Чертик замотал головкой и пискливо засмеялся тоже.
– Да, может, я теперь вовсе и не твой.
– Как это не мой? – удивился Федя. – Ты один, уж, пожалуйста, не ври.
– Один, это верно. Да какой?
– Почем я знаю. Вот, вижу теперь, какой ты, и совершенно к тебе равнодушен.
– Да, да, – сказал чертик, как будто извиняясь. – Но ведь это я сначала. А потом я подрос. Я стал матерый.
На глазах у Феди черт начал расти и сидит уж на стуле, точно, матерый, плотный, по-прежнему черный, с железными когтями. Только глаза у него остались те же, что были у маленького, и неподходящие глаза какие-то, совсем голубые.

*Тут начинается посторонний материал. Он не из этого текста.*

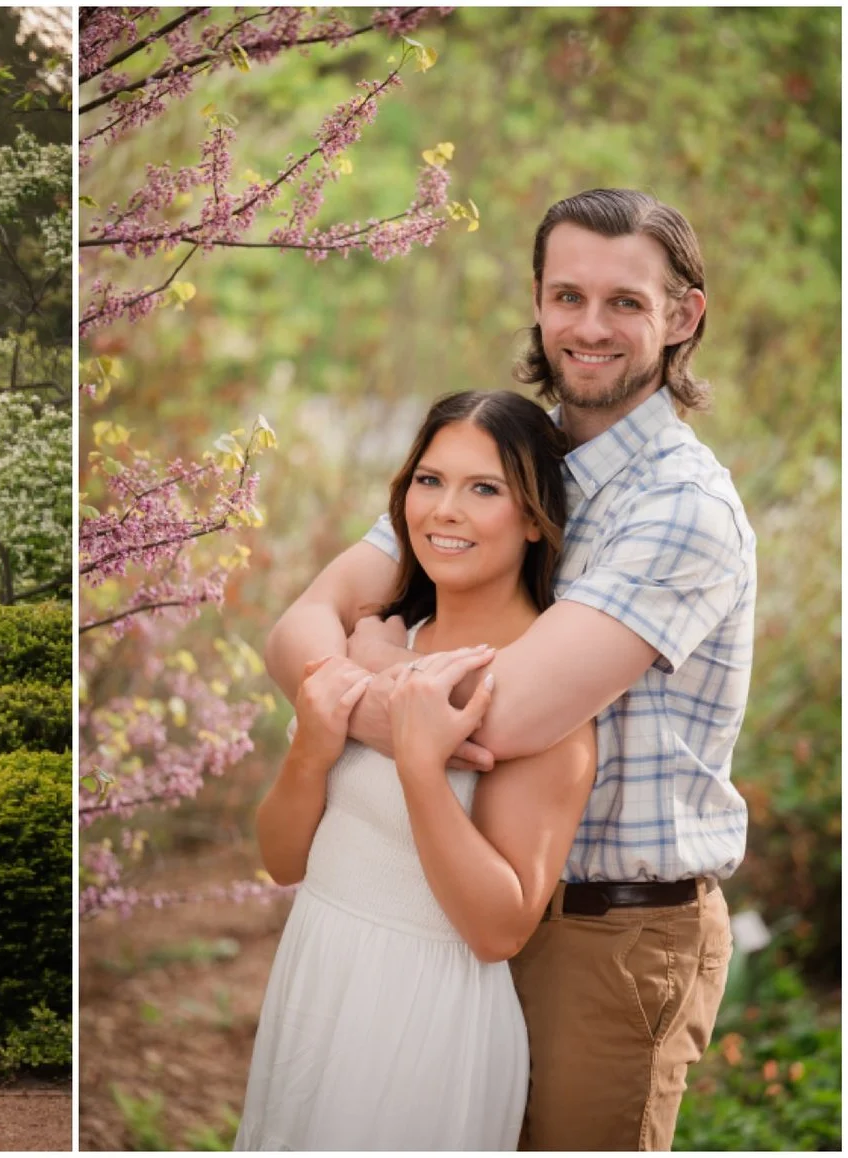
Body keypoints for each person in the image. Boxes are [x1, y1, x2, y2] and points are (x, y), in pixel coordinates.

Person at [267, 189, 754, 1149]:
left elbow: (498, 718)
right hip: (449, 915)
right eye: (567, 295)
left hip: (605, 933)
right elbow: (299, 625)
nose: (591, 326)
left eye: (626, 301)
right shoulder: (500, 453)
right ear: (537, 301)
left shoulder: (681, 508)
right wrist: (373, 679)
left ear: (683, 315)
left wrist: (359, 673)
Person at [239, 391, 595, 1148]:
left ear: (534, 519)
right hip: (318, 971)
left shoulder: (532, 695)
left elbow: (500, 928)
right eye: (429, 482)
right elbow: (280, 860)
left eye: (484, 489)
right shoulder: (385, 639)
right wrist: (313, 741)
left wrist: (423, 769)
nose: (445, 511)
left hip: (423, 1014)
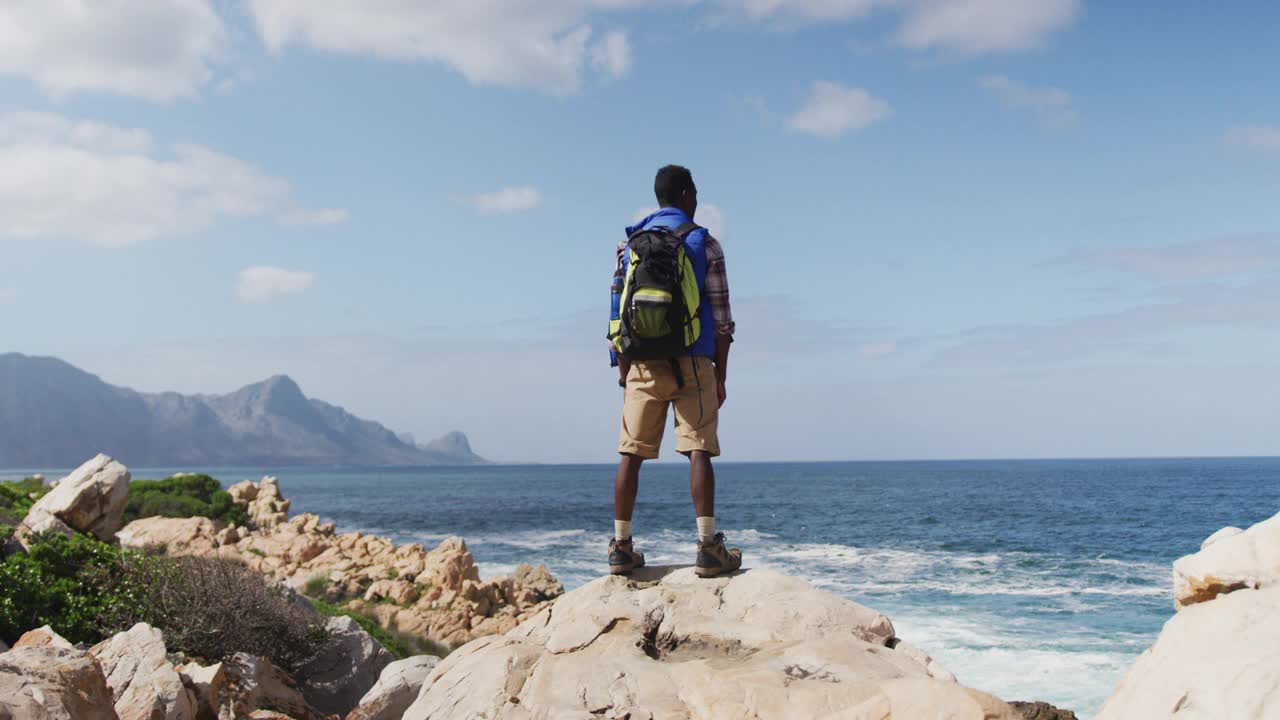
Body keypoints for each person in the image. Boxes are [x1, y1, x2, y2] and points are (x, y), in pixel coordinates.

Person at [606, 165, 742, 578]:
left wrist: (623, 369)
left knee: (631, 453)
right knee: (698, 448)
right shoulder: (706, 244)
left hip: (642, 362)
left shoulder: (630, 245)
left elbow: (617, 311)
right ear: (685, 196)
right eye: (695, 195)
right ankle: (707, 548)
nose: (697, 201)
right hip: (693, 362)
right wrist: (719, 375)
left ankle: (621, 547)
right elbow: (722, 319)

Федя посмотрел-посмотрел и презрительно скривил губы. Вот так испугал! Ничтожная старая дрянь.
– Ну не надо, я так только, – сказал черт шипящим басом. – Ты посмотри хорошенько: я красивый, я очень красивый…
Федя немного удивился: он ничего не заметил, а между тем вместо грубого, матерого черта сидело перед ним сумрачное и прекрасное существо, одетое чуть-чуть театрально, в красном плаще; но и плащ был красив.
– Ах, вот что! – сказал Федя. – Знаем, знаем:
«А гордый демон так прекрасен,
Так лучезарен и могуч…»
– Я и умен очень, – заспешил вдруг демон. – Только для этого придется немножко красоты потерять…
И уже нет демона. Уже кривятся злой усмешкой знакомые губы, сдвигаются разлетающиеся брови.
– Мне надоели твои превращения, – устало сказал Федя. – И все я знаю давно…
Мефистофель взглянул на него со строгой презрительностью.